I found this most interesting. This might halp out with a more indepth discussion.
Is Our Future Written in Advance?
CHRISTIAN, Muslim, Jew, Hindu, or believer of another religion-people of all faiths experience tragedy and grieve over such.
For example, on December 6, 1997, a terrible tragedy occurred in the Siberian city of Irkutsk. A huge AN-124 transport airplane had barely lifted off when two of its engines failed. The plane, fully fueled, plunged into a residential complex. Flames engulfed a number of apartment houses, bringing death and injury to scores of helpless occupants, including innocent children.
In the area in Siberia where that accident took place, there are likely people with differing religious views. Some might express belief in Christianity, yet they could still think that the tragedy was a result of fate. They and others might feel, 'It was God's will, and if those who were killed did not die in this way, they would have died in another manner-it was their fate.'
Such thinking, whether vocalized or not, reflects a concept that finds a place in many religions around the globe-fate. Many people believe that our future, from the day of our birth to the day of our death, is somehow written in advance.
Belief in fate takes various forms, making an all-encompassing definition difficult. Fate basically conveys the idea that everything that happens, every act, every event-whether good or bad-is inevitable; it is destined to occur because it has been determined in advance by a higher force, beyond the control of man. Such a concept can be found in astrology, in Hinduism's and Buddhism's karma, as well as in Christendom's doctrine of predestination. Back in ancient Babylonia, men believed that the gods controlled fate and the future by means of a written document. Supposedly, any god who controlled these "tablets of destiny" could decide the fates of men, of kingdoms, and even of the gods themselves.

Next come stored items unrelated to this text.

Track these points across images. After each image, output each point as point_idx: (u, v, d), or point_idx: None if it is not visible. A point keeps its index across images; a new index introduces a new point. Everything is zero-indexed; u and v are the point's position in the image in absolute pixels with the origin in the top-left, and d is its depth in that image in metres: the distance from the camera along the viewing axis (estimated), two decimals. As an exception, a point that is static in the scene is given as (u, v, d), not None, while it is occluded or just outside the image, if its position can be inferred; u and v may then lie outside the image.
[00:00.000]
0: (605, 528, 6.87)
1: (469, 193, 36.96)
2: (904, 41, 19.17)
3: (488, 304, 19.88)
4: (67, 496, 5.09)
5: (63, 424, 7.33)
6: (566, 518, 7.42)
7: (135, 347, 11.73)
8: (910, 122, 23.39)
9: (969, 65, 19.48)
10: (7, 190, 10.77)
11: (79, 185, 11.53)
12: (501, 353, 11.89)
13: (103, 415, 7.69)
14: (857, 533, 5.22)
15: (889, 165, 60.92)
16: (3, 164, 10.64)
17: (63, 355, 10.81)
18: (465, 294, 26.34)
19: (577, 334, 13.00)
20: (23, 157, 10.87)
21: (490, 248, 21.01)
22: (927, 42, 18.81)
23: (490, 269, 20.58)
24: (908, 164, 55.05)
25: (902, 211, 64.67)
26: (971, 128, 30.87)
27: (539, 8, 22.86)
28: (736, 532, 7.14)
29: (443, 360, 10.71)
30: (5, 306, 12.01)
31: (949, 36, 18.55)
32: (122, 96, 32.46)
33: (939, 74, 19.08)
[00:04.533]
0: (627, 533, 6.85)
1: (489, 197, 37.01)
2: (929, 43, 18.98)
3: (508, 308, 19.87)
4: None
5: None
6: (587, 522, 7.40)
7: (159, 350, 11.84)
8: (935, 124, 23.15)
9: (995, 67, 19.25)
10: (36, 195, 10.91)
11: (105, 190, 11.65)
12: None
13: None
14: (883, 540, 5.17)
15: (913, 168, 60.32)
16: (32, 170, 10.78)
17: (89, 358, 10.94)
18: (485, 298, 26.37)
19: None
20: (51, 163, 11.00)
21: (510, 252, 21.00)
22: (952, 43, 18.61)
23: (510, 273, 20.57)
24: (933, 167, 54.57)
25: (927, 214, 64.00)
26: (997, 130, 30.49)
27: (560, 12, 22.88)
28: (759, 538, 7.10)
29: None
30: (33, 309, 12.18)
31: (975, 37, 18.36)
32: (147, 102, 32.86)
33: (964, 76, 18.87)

Many believers hold that by divine decree before humans are born, God determines all that will happen to people, including the length of their life, whether they will be male or female, rich or poor, miserable or happy. All of this is said to exist in God's mind or to be written in a book before it comes to be. Thus it is not uncommon for a believer to say when calamity strikes, "mektoub,"-it is written! It is reasoned that since God knows everything beforehand, he must also determine who will obey him and who will disobey. Many adherents thus believe that even before a person is born, God has already determined whether he is destined for everlasting bliss in Paradise or he will receive everlasting doom.
You may feel that this sounds very much like the doctrine of predestination taught in some churches of Christendom. The foremost Protestant proponent of predestination was the 16th-century French Reformer John Calvin. He defined predestination as "the eternal decree of God, by which he determined what he wanted to do with each man. Not all are created in the same condition, but eternal life is foreordained for some and eternal damnation for others." Calvin also asserted: "God not only foresaw the fall of the first man, and in him the ruin of his posterity; but also at his own pleasure arranged it."

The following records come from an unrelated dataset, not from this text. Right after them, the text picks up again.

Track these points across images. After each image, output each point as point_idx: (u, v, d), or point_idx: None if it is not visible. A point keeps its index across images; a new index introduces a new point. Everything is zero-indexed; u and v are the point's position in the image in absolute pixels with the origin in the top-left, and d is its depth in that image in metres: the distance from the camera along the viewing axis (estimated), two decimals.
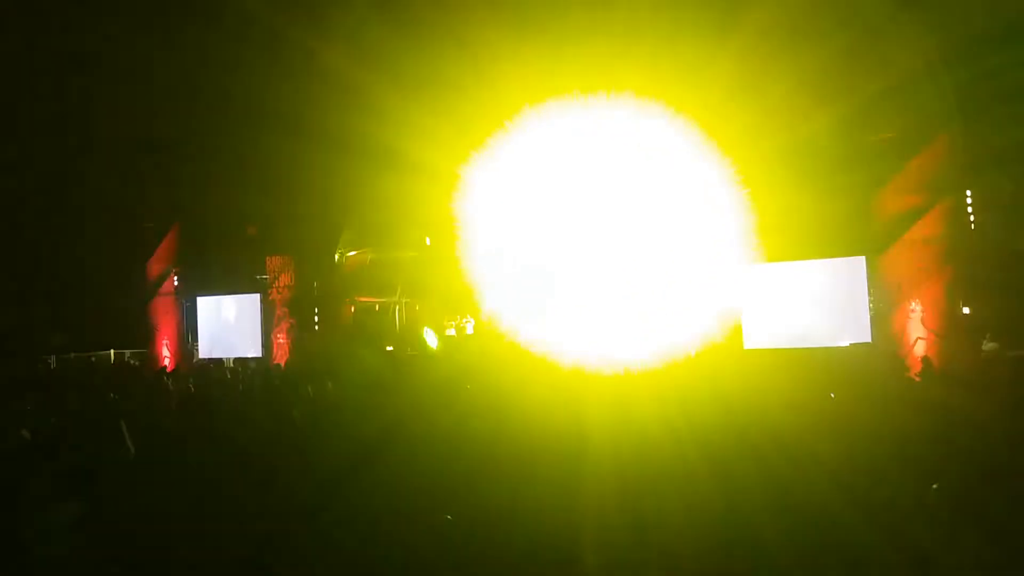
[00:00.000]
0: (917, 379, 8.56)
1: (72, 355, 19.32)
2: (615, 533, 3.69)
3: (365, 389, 7.66)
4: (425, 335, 19.53)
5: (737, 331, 13.25)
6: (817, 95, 10.84)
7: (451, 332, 20.18)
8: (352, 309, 18.89)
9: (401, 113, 11.45)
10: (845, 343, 12.40)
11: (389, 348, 18.75)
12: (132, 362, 17.94)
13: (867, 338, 12.41)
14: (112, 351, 19.47)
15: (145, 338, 18.34)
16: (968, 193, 11.82)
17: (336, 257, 18.08)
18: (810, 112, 11.05)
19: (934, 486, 4.16)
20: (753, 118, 11.03)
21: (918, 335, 11.45)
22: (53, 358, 18.70)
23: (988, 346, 11.42)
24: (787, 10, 9.94)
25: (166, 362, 17.10)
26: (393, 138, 11.76)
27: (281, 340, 17.19)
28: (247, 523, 3.69)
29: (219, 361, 16.90)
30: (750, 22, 9.74)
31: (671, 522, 3.66)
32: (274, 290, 17.27)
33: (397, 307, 21.48)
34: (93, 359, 18.74)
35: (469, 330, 19.71)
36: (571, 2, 10.56)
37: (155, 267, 18.18)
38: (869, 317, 12.56)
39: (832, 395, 9.48)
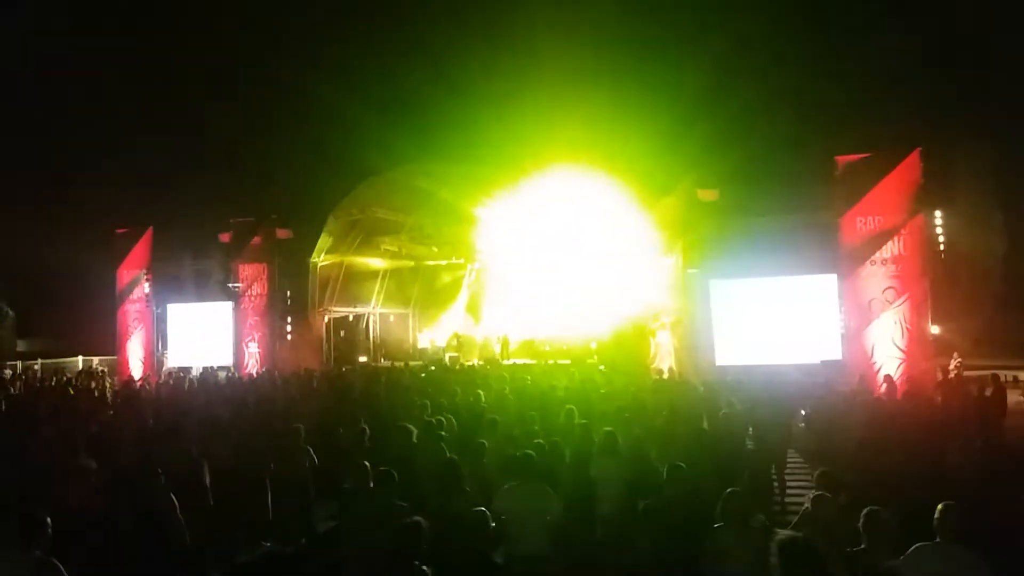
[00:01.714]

Yet, not all members of religions that teach predestination or fatalism believe it personally. Some rightly point out that the religious writings mention man's free will. In fact, there has been great controversy over human actions, whether they are the consequence of a free human choice or they are predetermined by God. Some, for example, have argued that man must be free to choose and act, since God, who is just, holds man responsible and accountable for his acts. Others have said that God creates the acts of man but that man somehow "acquires" them and becomes responsible for them. Generally speaking, however, many hold that every event, large and small, in our daily lives has been decreed by God.
What do you believe? Has God already determined what your future will be? Do humans truly have free will, the ability to make real choices about their future? To what extent is our destiny contingent upon our own actions?